3. You want to switch things up.
Maybe you’ve written dozens of articles or brochures or case studies, but you’ve never written a blog post–and in your heart you really, really want to become a paid blogger.
Blogging is an entirely different skill, and you’ll need to prove you’ve got what it takes. Do a little writing gratis and soon you’ll have blogging samples to show to your prospects.
Who to Bestow Your Free Writing On
The last thing you want to do is offer the gift of your writing to some greedy conglomerate that’s going to turn around and make thousands off it–a business that can actually afford to pay writers. That would make you feel all angry and sad at the same time.
Instead, try approaching:
Chances are, there’s a cause you believe in that has a non-profit organization attached to it. For example, check out charities at Charity Navigator [www.charitynavigator.com], especially their list of Top 10’s–like “10 Highly Rated Charities Relying on Private Contributions,” “10 Highly-Rated Charities with Low Paid CEOs,” and “10 Charities with the Most Consecutive 4-Star Ratings.”
2. Local small businesses you frequent and love.
That little shop downtown that sells handmade soaps, your local co-op grocery store, and the café you visit three days per week that serves farm-to-table cuisine–these can make great prospects for your free writing.
3. Friends and relatives who are getting their businesses off the ground.
This is a super way to gain writing samples while helping your loved ones. And, they’re the most likely of all the types of clients to give you free rein on your work!

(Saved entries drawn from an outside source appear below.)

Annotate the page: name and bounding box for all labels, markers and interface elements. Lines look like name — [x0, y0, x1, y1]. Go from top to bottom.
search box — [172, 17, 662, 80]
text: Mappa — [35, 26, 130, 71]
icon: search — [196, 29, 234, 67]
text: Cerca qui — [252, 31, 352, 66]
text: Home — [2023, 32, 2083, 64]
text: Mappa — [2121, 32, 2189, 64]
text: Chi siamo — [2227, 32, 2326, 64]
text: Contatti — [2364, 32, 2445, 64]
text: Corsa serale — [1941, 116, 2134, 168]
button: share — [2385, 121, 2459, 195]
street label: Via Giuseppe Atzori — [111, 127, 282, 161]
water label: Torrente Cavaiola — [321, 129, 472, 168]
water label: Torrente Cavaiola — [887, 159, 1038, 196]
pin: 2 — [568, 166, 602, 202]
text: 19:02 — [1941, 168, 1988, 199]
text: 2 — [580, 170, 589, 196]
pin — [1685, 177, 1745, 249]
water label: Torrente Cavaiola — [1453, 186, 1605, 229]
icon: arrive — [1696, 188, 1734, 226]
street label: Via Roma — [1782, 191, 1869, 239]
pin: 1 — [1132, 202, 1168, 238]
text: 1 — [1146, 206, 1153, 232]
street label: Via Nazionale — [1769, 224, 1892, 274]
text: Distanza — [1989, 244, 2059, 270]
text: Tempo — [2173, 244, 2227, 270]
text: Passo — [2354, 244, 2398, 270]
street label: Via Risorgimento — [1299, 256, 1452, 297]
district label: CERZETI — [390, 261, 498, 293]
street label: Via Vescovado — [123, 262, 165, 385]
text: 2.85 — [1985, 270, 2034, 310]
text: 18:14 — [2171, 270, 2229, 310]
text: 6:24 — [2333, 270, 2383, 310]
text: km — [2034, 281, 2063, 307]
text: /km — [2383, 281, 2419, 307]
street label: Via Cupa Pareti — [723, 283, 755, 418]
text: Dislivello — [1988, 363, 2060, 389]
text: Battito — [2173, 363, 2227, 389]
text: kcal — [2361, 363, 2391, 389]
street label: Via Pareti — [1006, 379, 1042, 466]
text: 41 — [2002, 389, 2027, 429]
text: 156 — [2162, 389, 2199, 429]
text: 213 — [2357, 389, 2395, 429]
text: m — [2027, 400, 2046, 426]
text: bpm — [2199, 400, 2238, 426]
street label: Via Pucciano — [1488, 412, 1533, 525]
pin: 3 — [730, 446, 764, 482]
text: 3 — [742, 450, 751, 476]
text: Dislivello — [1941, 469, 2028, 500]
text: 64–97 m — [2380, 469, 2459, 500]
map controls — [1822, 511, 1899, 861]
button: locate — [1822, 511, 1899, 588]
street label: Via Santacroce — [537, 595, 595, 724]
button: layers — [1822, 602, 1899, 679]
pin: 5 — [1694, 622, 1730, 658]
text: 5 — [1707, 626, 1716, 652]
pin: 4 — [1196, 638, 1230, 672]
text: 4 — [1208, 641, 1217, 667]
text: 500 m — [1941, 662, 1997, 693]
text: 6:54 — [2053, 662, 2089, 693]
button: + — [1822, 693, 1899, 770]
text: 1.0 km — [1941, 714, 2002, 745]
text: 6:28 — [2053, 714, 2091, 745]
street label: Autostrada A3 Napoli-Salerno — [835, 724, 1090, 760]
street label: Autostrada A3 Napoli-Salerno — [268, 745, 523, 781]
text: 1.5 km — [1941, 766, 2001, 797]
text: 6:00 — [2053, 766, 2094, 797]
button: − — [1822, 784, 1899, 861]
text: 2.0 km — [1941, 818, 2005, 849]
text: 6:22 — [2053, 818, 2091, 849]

What You Get From All This
You’re not writing for free for your health, right? You want something out of the deal.
Of course, you’ll get samples. But also be sure to request:
A byline on an article or blog post, or credit on other types of written materials, will give your sample more credence.
Let your client know that in exchange for your free writing, you expect them to write a testimonial you can run on your website and use in your marketing materials.
Ask the client if they can recommend you to any of their colleagues–preferably ones who pay for writers.
Okay, now you have two or three samples. It’s time to stop writing for free.
Use those samples to land paying gigs. After all, now you can say, “I’ve written attention-grabbing, effective posts for X, Y, and Z.” That’s what you were after, and now you have it.
Offering your writing skills for free–if you choose the right clients and do a great job–can lead to writing work that pays so well, you’re not even tempted to bother with the content mills, bidding sites, and junky blogs.